_The problem_
Copy word for word the lines of the records below, beginning at the one with "and is still one of..." and finishing at the one with "pioneer, has signed a memorandum of", ends included, but none of the pictures.

_Records supplied_
━━━━━━━━━━

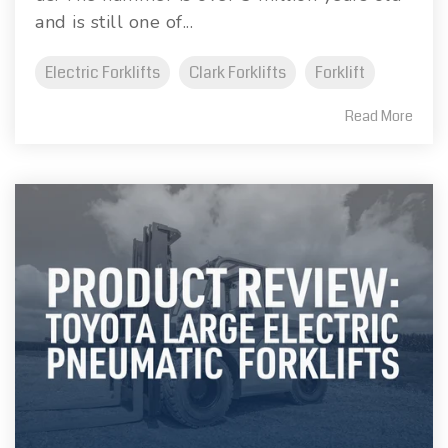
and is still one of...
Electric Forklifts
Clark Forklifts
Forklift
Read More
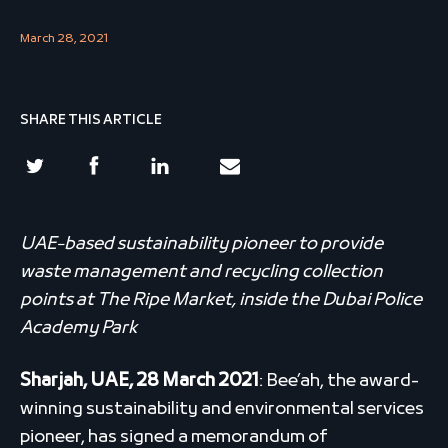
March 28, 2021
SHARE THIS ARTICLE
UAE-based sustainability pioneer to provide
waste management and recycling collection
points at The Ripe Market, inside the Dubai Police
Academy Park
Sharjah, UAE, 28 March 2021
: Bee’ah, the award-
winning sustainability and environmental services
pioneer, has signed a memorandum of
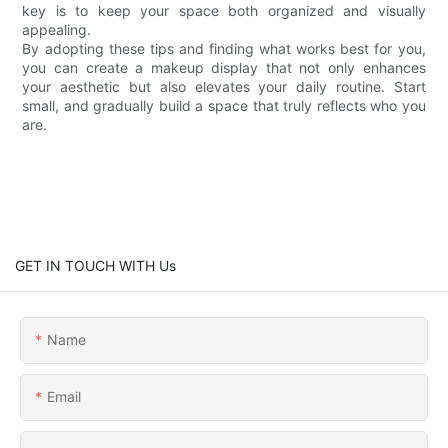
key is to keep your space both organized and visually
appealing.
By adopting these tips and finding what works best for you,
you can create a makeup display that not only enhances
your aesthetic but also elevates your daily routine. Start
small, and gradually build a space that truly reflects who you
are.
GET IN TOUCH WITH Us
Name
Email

━━━━━━━━━━

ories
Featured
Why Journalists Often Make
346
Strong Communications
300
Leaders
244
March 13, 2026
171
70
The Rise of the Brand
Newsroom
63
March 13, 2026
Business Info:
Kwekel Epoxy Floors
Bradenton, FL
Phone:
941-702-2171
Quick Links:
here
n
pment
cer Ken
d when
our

━━━━━━━━━━

_Answer to the problem_
and is still one of...
Electric Forklifts
Clark Forklifts
Forklift
Read More
March 28, 2021
SHARE THIS ARTICLE
UAE-based sustainability pioneer to provide
waste management and recycling collection
points at The Ripe Market, inside the Dubai Police
Academy Park
Sharjah, UAE, 28 March 2021
: Bee’ah, the award-
winning sustainability and environmental services
pioneer, has signed a memorandum of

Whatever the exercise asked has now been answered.